Ze względu na swoją rolę jako menedżera ryzyka i jednego z głównych inwestorów, branża ubezpieczeniowa ma wyjątkową pozycję do promowania zrównoważonego rozwoju gospodarczego, społecznego i środowiskowego. Ogromne przepływy kapitałowe i długoterminowy horyzont związany z działalnością inwestycyjną i ubezpieczeniową mogą pomóc w przejściu od skupiania się na krótkoterminowych zyskach do budowy zielonej, sprawiedliwej i sprzyjającej włączeniu społecznemu gospodarki – mówi Irena Pichola, partner, lider zespołu ds. zrównoważonego rozwoju w Polsce i Europie Środkowej, Deloitte. – Jednocześnie branża ma potencjał do stworzenia odpowiednich produktów zapewniających z jednej strony właściwą ochronę dla klientów, a z drugiej odpowiednie stopy zwrotu dla inwestorów. Wiedza ubezpieczycieli w zakresie zarządzania ryzykiem klimatycznym plasuje ich na wyjątkowej pozycji, by wnieść znaczący wkład w debatę na temat zmian klimatycznych – dodaje.
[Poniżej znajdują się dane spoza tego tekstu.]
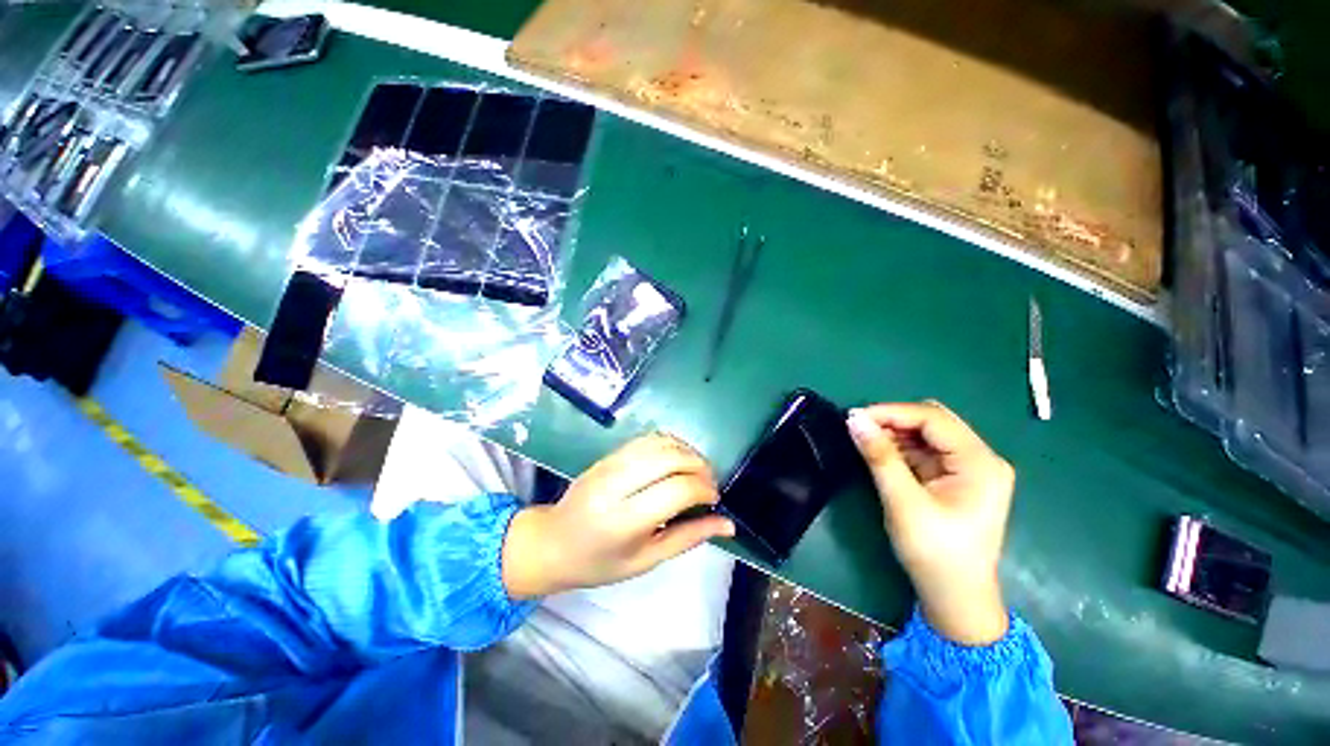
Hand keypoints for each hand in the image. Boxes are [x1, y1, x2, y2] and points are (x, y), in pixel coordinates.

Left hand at [502, 434, 734, 597]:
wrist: (553, 542)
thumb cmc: (599, 562)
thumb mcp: (646, 560)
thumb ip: (688, 538)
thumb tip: (728, 525)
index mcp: (624, 519)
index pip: (678, 489)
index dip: (704, 489)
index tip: (713, 500)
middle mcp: (616, 484)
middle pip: (671, 458)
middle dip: (700, 466)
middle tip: (709, 484)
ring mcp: (610, 464)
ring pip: (660, 442)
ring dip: (687, 452)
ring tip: (696, 471)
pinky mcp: (608, 454)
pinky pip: (647, 438)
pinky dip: (670, 444)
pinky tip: (677, 460)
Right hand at [846, 401, 1014, 644]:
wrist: (955, 598)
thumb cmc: (935, 553)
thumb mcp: (903, 502)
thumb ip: (880, 456)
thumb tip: (854, 419)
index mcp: (979, 463)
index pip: (933, 419)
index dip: (892, 412)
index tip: (854, 417)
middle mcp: (981, 459)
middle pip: (933, 422)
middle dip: (893, 420)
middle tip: (858, 428)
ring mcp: (970, 469)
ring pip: (927, 435)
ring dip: (895, 434)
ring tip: (864, 441)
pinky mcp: (956, 480)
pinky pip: (925, 452)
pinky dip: (901, 449)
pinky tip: (880, 454)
W kontekście europejskim warto również zwrócić uwagę na bioróżnorodność, która będzie stałym punktem zainteresowania w kontekście ESG. Zmiany klimatyczne na nią oddziałujące będą wymagać jeszcze większego zaangażowania biznesu. Kierunki działania będą wyznaczać takie inicjatywy jak Taskforce on Nature-related Financial Disclosures, której celem jest dostarczenie instytucjom finansowym pełnego obrazu ich ryzyk środowiskowych. Należy jednak zaznaczyć, że ESG to także działania związane ze społeczną odpowiedzialnością i ładem korporacyjnym. W kwestiach społecznych działania europejskich ubezpieczycieli nie są tak widoczne, a powinny być równie ważnym punktem w agendzie.